I suppose that we all have the kind of day that I had yesterday: just about everything I touched either went wrong or took five extra steps and three times as long to get done… By mid-afternoon, when I sank into a chair to have a snack with an understanding sister, I said to her, “Maybe I should go back to bed, and try it tomorrow!” My “series-of unfortunate-events” day lasted past midnight: a centipede or mouse triggered our burglar alarm at 3:30 AM this morning…
Often, those are the kind of days when I don’t recognize how God is working in my life. Is it surprising that those are also the days when I can’t seem to “get into” my writing? Being focused on all the things that don’t work out should help me write about the negative stuff, right? Instead, this exact opposite of gratitude only seems to help me whine.
Then I saw this practical and inspiring post on Suzannah Windsor Freeman’s excellent writing blog, Write It Sideways. Guest writer Jeff Goins wrote about how gratitude can help us become better writers, and I couldn’t resist passing it on.

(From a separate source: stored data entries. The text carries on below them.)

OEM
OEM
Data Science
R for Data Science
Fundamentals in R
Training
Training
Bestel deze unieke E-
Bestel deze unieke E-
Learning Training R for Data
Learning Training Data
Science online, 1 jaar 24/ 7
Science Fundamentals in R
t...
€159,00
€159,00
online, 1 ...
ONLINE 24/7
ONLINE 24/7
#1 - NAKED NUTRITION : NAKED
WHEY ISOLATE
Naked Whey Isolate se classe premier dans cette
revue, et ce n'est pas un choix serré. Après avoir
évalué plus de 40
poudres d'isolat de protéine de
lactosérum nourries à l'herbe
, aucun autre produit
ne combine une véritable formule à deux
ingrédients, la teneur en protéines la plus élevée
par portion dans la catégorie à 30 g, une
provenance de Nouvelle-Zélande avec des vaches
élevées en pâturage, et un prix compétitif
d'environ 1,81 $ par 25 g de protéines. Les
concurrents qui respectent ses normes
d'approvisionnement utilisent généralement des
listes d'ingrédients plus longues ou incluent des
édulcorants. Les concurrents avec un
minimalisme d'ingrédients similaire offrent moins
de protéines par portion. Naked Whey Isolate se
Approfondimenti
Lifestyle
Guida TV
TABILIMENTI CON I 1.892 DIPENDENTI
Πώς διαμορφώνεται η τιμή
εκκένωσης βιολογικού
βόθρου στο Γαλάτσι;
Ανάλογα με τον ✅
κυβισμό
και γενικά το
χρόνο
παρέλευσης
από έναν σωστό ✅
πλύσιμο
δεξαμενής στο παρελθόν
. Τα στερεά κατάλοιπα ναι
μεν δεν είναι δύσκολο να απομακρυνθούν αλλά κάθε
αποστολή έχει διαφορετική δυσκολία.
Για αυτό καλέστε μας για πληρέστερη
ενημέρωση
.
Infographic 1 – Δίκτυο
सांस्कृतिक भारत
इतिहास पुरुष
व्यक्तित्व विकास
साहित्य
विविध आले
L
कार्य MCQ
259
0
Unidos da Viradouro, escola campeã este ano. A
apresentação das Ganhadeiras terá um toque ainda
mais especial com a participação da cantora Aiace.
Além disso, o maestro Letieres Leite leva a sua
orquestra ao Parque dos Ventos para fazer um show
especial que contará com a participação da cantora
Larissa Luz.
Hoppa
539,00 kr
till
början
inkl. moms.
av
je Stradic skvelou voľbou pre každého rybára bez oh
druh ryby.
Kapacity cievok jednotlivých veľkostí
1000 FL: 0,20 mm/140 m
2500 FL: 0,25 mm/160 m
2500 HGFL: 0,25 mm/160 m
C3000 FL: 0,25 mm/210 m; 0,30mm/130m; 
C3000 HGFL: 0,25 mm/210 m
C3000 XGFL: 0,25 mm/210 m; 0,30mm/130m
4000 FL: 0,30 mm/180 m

I think gratitude is an important attitude for communicators for many reasons, both the human ones listed in the post above, and spiritually, too. Blessed James Alberione, who founded the Pauline Family and gave us a spirituality uniquely suited to communicators and artists, often talked about two fundamental attitudes that we need as Paulines: openness to God’s mercy, and gratitude. He found these attitudes are perfectly captured in two prayers found in Sacred Scripture:
1) The Gloria (Glory to God in the highest, and peace to his people on earth) in praise of God’s great mercy
2) The Magnificat (Luke 1:46-55), in gratitude for God’s wondrous work
I think I’ll start my writing session tomorrow with the Gloria, and end it with the Magnificat. I suspect that it will make me a better writer.